"Je suis un anarchiste libéral indépendant" clamait Jean Raine, peignant pour exprimer le délire qu’il souhaitait vivre. Sa peinture éclatante de forces vitales, fête d’étranges et somptueux cauchemars. Elle est fulgurante, foisonnante, provocante. Le musée de Brou, huit ans après sa mort, révèle un de nos peintres majeurs que Lyon ignora longtemps.
L’atelier ressemble à une arène. Jean Raine, pieds nus tourne autour du taureau et attaque en giclées noires vénéneuses, sulfureuses. Il lutte. Des fleurs ou du vitriol, c’est pareil. Il lutte contre lui-même, cherche ce délire qu’il doit assumer tout seul. Peindre, boire et mourir c’est son destin. Il le revendique et ira jusqu’au bout de sa vérité. Ce qui donne à son oeuvre toute sa beauté.
Jean Raine est belge. Né à Bruxelles en 1927, il pratique dès sa jeunesse peinture poésie, cinéma, fréquente les surréalistes, Magritte, Delvaux, puis les peintres du groupe Cobra et se lie d’amitié pour toujours avec Alechinsky. A Paris il rencontre Matta, Brauner, André Breton. A partir de 1957 il se met à peindre intensément, d’abord à l’encre de Chine, puis en couleur acrylique.
L’alcool dès lors fait partie de son expérience créatrice. Il ne s’en cache pas. Il va même jusqu’à publier un poignant "Journal d’un Delirium". Il passe deux ans à San Francisco, où son oeuvre est bien accueillie, et s’installe enfin avec sa femme Sanky à Rochetaillée sur Saône, en 68, où il connaîtra d’abord des années sombres, peignant avec frénésie, ignoré longtemps de Lyon alors qu’il expose à Bruxelles, Copenhague, aux USA, en Italie, jusqu’à ce que René Deroudille et Jean Jacques Lerrant imposent enfin son oeuvre dans la région.
C’est qu’elle n’est pas d’ici son oeuvre, et fait tache chez nos silencieux, comme son destin tragique. "Le support gorgé de forces vitales éclate en fanfares discordantes, saugrenues, comme des appels à une liesse désordonnée, aux licences scabreuses du carnaval" écrit Jean-Jacques Lerrant. Mais sa liesse se fait belle. "La décharge de vitriol plastique accumulée... se transforme par quel mystérieux phénomène en guirlande fleurie" note René Deroudille.
Le sourire sous la grimace, la parole dans le cri.

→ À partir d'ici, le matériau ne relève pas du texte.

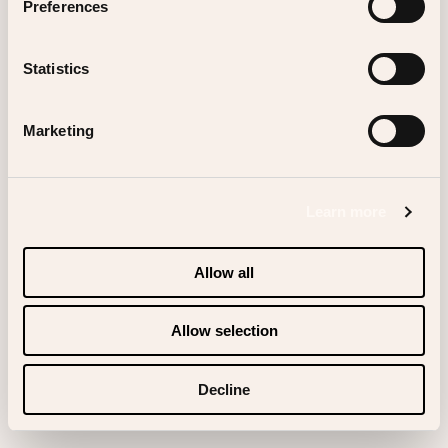
Preferences
Statistics
Scrolldown
Marketing
Learn more
Allow all
Allow selection
Decline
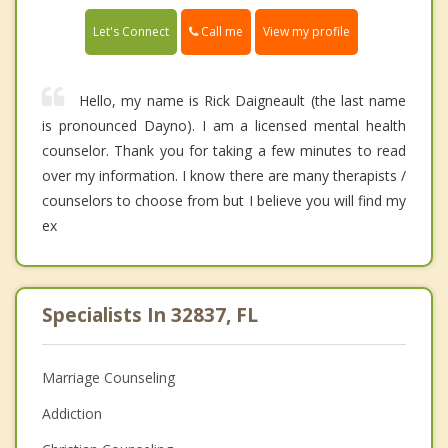
Call me
Let's Connect
View my profile
Hello, my name is Rick Daigneault (the last name
is pronounced Dayno). I am a licensed mental health
counselor. Thank you for taking a few minutes to read
over my information. I know there are many therapists /
counselors to choose from but I believe you will find my
ex
Specialists In 32837, FL
Marriage Counseling
Addiction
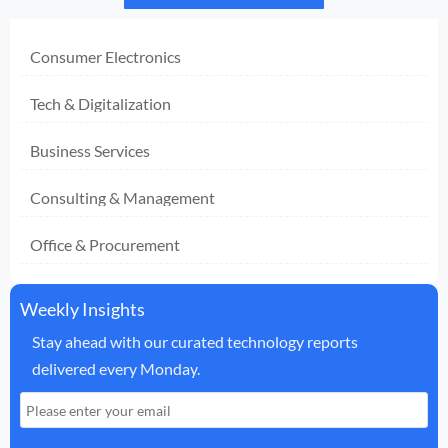
Consumer Electronics
Tech & Digitalization
Business Services
Consulting & Management
Office & Procurement
Weekly Insights
Stay ahead with our curated technology reports
delivered every Monday.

Pierre Alechinsky parle de la "liberté, l’énergie, la sauvagerie" des peintures de Jean Raine. Son monde marginal et fantastique, est peuplé de végétaux, d’êtres polymorphes aux regards obsédants, cernés de traits fébriles, inspirés par une gestuelle spontanée.
"Mon oeuvre picturale apparaîtra sans doute comme une tératologie complaisante à l’horreur, mais entre autres significations complexes qu’elle revêt, elle est, sur un plan mythique, une tentative de retrouver l’homme en germe dans une originelle animalité. Chercher à découvrir le sourire sous la grimace, la parole dans le cri, fut-ce au prix d’une régression douloureuse mais nécessaire. C’est un reflet dans un miroir que je propose sans espérer que d’autres s’y mirent jamais", s’explique Jean Raine, bien conscient que c’est une lutte personnelle contre lui-même qu’il a engagée, cherchant une forme acceptable de compromis entre sa part de "guerrier" aimant la mort d’amour, et sa part "d’homme aimé" qui est à portée de main.
Peindre est une urgence, une exigence absolue, un vertige désiré, parfois un point de non-retour, d’où il revient quand même, bataille gagnée, hors d’haleine, jusqu’à la prochaine toile, car il faut bien ressusciter.
Autant de fulgurances sied pourtant à la sérénité de Brou. Car loin des agitations cette architecture monastique aime les oeuvres qui cherchent la nature de l’homme. Le dialogue est fécond. Une cinquantaine de dessins, encres de Chine et peintures acryliques, des années 60 à 80 en témoignent.